"Count it all joy when various trials come your way..." That what it says in the Bible book of James, first chapter, second verse.
Seems a bit ridiculous at first glance. Consider my problems as something to be joyful about? Are you kidding? Do you know what I've been going through?
I've sat through many sermons on this particular topic and all of them end up going down a very similar path: life's painful experiences test your faith in God and refine you much the same way fine metals are refined in fire... therefore, be happy about what you go through.
Have you ever gone through anything difficult and maintained a smile on your face? Who does this? And don't say Tibetan Monks - because there's a part of me that wants to believe that even those robed ethereal types wince a bit when something bad happens to them - say, burn their tongue on the soup, or something.
The reality of life is that things are difficult. For you, for me - for all of us. Shit happens, as the bumper sticker says.
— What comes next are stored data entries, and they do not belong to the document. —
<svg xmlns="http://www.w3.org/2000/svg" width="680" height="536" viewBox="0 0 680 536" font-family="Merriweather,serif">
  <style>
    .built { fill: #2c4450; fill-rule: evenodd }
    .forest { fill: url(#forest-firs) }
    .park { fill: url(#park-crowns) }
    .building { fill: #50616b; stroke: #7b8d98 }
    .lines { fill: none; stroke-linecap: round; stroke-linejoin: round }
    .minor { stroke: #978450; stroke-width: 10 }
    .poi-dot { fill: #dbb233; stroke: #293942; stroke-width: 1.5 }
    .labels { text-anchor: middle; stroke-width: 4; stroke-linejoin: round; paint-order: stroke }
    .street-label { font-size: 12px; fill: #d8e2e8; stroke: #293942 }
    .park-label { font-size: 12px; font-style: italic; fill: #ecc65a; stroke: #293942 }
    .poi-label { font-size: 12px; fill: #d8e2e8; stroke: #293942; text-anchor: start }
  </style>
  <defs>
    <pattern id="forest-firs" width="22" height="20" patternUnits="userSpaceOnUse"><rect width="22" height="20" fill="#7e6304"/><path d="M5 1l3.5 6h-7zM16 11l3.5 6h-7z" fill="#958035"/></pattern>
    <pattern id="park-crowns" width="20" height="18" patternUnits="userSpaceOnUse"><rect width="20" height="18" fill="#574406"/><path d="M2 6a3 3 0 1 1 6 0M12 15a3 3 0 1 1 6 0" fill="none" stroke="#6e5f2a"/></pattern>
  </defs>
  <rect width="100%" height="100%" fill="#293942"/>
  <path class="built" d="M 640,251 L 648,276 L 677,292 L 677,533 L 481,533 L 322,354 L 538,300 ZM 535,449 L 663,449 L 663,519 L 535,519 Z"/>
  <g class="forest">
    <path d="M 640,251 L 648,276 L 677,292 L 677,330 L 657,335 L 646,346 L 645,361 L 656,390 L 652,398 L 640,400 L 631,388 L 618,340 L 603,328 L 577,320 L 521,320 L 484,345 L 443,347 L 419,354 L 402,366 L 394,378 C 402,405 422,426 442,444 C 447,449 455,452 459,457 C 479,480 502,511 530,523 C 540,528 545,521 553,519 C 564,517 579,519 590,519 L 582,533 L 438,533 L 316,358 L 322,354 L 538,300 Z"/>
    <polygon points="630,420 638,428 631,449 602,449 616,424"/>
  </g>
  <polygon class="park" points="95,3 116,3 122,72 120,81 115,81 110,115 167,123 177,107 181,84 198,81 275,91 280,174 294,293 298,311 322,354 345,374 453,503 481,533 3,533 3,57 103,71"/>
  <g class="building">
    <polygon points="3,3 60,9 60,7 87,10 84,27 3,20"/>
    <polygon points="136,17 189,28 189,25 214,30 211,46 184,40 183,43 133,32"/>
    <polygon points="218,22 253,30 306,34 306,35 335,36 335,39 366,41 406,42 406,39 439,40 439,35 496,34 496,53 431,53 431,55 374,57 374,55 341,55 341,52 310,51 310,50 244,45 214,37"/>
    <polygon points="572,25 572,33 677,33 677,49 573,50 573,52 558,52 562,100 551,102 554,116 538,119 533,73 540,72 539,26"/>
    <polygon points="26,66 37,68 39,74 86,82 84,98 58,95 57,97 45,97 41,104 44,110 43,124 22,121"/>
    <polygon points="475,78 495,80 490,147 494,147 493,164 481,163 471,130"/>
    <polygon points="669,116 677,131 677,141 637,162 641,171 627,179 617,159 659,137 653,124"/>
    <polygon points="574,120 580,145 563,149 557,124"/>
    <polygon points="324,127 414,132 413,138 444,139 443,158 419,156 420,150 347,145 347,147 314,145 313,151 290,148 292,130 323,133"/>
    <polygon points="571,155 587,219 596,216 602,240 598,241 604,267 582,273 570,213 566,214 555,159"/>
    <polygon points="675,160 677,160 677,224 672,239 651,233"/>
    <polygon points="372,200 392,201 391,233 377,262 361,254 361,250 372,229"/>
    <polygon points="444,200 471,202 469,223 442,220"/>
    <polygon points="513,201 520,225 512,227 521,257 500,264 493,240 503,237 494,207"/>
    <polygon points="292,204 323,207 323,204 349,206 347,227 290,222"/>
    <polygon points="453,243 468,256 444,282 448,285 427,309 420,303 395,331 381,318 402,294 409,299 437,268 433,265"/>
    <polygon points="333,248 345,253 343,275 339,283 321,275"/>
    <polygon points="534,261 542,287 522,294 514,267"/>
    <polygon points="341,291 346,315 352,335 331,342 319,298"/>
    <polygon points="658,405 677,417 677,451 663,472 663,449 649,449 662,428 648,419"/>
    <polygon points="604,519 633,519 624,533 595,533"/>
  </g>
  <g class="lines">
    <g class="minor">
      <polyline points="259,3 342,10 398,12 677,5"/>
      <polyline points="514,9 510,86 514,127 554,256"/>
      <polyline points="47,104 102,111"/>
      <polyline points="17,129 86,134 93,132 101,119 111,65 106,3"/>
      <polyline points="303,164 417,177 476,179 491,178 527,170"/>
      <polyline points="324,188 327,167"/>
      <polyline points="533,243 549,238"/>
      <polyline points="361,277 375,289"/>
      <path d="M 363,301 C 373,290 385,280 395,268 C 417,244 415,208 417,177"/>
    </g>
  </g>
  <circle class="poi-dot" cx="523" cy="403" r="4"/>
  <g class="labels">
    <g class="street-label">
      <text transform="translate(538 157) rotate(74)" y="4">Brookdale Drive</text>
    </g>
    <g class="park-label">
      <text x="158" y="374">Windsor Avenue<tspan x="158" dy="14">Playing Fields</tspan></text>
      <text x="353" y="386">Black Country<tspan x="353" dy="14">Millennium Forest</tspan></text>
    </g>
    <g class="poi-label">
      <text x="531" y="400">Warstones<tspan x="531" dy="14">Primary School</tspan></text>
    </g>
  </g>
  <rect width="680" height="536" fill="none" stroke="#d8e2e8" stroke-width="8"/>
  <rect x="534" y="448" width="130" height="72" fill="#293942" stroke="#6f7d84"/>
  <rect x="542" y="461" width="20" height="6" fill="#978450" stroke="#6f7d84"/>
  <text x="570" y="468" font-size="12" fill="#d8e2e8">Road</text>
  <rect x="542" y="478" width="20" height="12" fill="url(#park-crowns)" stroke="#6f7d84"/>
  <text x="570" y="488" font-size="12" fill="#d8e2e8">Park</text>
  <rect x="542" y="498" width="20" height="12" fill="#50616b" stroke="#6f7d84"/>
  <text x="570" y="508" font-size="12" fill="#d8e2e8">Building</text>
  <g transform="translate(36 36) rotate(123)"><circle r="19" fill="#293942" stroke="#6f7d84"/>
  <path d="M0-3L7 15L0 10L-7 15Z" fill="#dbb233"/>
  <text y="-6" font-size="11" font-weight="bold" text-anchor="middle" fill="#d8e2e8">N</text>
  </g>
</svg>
I used to misunderstand this verse. I read it as saying "God is testing your faith and that's why all this bad stuff is happening to you." But I don't believe that any more. I don't believe for one moment that the Almighty God of all we will ever know actually sets out to make my life hard. He loves me - unconditionally, completely and totally. He wants the BEST for me. Always. Therefore, God does not orchestrate the calamities of our lives. I also don't believe that God is a magician who waves a heavenly wand and simply zaps us free of pain. That would also not be loving. What He does do is allow us to learn from the mistakes we make as well as from the circumstances of life we encounter which are sometimes the results of mistakes those around us make.
So, the way I now view this verse (concept) is that life is difficult - sometimes it's my fault, sometimes it's your fault - sometimes it's the simple result of unpleasant and unexpected circumstances of life that impact us even though we have nothing to do with the cause. And what this verse does is remind us how we are to respond to these events - with JOY!
Responding joyfully in difficult circumstances is not easy to do. Anyone who tells you it is easy is either a liar or not living on this planet, walking among other human beings. Bad things happen all the time. And those bad things impact us. They can do everything from bend us, to break us, to destroy us. And it's in the course of those events - the on-going, the day-by-day, that we learn what it means to BECOME people who are able to consider such life events as moments of refinement, maturing, shaping, crafting... and THAT is what leads us to choosing to live JOYFUL lives rather than lives of bitterness, anger, despair and hopelessness.
Jesus did not look forward to being hung on a cross. The Bible does not seem to paint a picture of Him gallantly marching forward to face his death with heroics. He was not afraid - don't get me wrong. But Jesus Himself stated to His Father (God) that he'd rather not go through with this type of death. I can't imagine Him being "happy" about this. He knew it had to happen as the culmination of his ministry on Earth and the birthing of salvation for the rest of us. So, I can also imagine Jesus being somewhat "joyful" knowing what was COMING, though what he was going through was certainly not a "joyful" experience.
There is something to be said about endurance. Perhaps you have gone through days, weeks or even years of enduring - enduring painful life experiences you never thought you'd encounter. And now, today, you are still alive. Scarred, scratched and perhaps a little scared. But you are alive. (I know this because you are reading this blog!) Apparently, those events you never thought you could live through - well - you've lived through!
Here's that verse again... let it sink in...
Count it all joy when you encounter various trials, knowing that the testing of your faith produces endurance. And let endurance have its perfect result, so that you may be perfect and complete, lacking in nothing.